En Panamá es difícil no hablar del mar. Hacia donde mires, lo ves: inmenso, hermoso, rico en vida natural y cálido. No se puede pedir más.
Por Elena MarkiegiNosotros llevamos mucho tiempo viviendo en él, en un barco llamado Naylamp, aquí en Bocas del Toro, donde además de un hermoso y calmo mar encontramos una naturaleza que permite realizar todo tipo de actividades al aire libre: snorkeling, buceo, caminatas, pesca, por sólo citar algunas.
Podríamos escribir un libro de tantas aventuras vividas en el mar, especialmente Daniel, mi compañero de vida, como Capitán de muchos mares. Hay tanto que contar de aquella gente que ha navegado con nosotros por estas aguas y que han vuelto a sus casas de algún modo transformados. Lo puedes ver en sus caras o escucharlos.
Muchos de ellos viven en ciudades contaminadas, con tráfico, a un ritmo apresurado y con mucho estrés. Esto muchas veces los lleva a desarrollar molestias de diverso tipo: dolor de espalda, estomago o articulaciones.
En nosotros encuentran una experiencia única: sentirse más en contacto con la naturaleza y sentirse parte de ella.
Comer sano es algo muy importante para nosotros y no escatimamos en ello. Se ponen a prueba en el mar buceando o intentando pescar algo que luego irá directo a la sartén.
Para quienes viajan con sus hijos, este tiempo es muy importante para disfrutar de aprender y enseñar juntos.
Cuando termina el viaje no les duele nada, se sienten relajados y con las energías completamente renovadas. A nosotros nos aporta todo lo que deseamos en la vida para ser felices y nos encanta compartirlo.
Las bondades de una vida sana es de todos conocidas: comer bien, hacer ejercicio, dormir bien. Pero disfrutar de la vida, desconectarse del trabajo y la casa por unos días, perderse por estos mares y costas tan hermosos que tiene Panamá, no sólo beneficia el cuerpo sino también al espíritu.

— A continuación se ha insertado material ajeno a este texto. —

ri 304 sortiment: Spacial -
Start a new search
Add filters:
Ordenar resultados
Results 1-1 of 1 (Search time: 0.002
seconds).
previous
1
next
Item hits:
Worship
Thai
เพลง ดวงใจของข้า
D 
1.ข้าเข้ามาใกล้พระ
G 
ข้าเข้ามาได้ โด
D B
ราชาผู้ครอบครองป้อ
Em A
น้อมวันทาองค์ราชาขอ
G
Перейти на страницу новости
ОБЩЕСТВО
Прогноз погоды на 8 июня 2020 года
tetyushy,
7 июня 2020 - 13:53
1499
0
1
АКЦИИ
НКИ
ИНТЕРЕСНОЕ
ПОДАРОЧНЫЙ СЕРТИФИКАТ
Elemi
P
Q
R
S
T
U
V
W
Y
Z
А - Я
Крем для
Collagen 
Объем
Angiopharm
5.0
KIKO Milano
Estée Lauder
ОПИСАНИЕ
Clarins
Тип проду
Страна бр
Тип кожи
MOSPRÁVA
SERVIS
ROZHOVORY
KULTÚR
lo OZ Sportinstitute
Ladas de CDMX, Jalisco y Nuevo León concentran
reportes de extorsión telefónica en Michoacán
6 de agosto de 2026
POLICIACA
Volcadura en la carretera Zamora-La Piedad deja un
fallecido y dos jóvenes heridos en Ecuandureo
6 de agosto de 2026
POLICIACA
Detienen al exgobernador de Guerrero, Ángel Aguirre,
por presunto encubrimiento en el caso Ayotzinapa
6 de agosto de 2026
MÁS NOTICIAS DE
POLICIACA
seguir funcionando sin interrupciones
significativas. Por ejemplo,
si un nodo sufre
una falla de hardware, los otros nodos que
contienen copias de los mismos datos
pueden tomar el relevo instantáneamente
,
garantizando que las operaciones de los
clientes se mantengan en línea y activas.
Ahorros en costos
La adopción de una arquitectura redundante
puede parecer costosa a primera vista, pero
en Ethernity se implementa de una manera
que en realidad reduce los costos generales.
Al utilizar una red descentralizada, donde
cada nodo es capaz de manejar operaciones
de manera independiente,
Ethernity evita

El que piensa que es únicamente para gente joven, está equivocado. Hace algunos años, tuvimos un grupo a bordo compuesto por mujeres, todas mayores de 65 años de edad y un único hombre, de 74. Viajamos por una semana, recorriendo las islas de Bocas del Toro. Las mujeres estuvieron muy activas, buceando con snorkel, con tanque, caminatas por la selva, por poblados indígenas, mientras que el hombre optó por escribir todo lo que sucedía en el viaje. Al tiempo, nos envió un hermoso relato de esa semana que vivió con el grupo y que plasmó en el papel. Revivió sus tiempos de marino y fue feliz escribiendo a bordo.
Como dice la canción, en el mar la vida es más sabrosa.